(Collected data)
========================

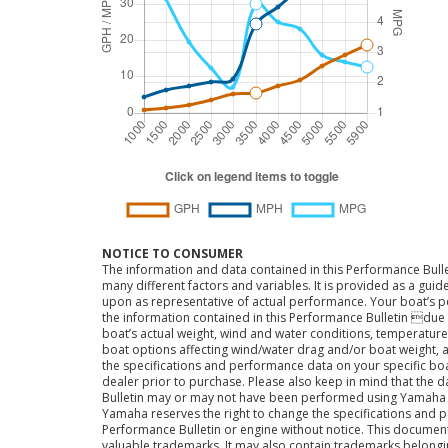
NOTICE TO CONSUMER
The information and data contained in this Performance Bulle
many different factors and variables. It is provided as a guid
upon as representative of actual performance. Your boat’s 
the information contained in this Performance Bulletin due t
boat’s actual weight, wind and water conditions, temperature,
boat options affecting wind/water drag and/or boat weight, a
the specifications and performance data on your specific bo
dealer prior to purchase. Please also keep in mind that the 
Bulletin may or may not have been performed using Yama
Yamaha reserves the right to change the specifications and 
Performance Bulletin or engine without notice. This docume
valuable trademarks. It may also contain trademarks belong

========================

▸ **JOB ITEM**: Gather from the records above every line containing the string "water".

▸ **RESULT**:
boat’s actual weight, wind and water conditions, temperature,
boat options affecting wind/water drag and/or boat weight, a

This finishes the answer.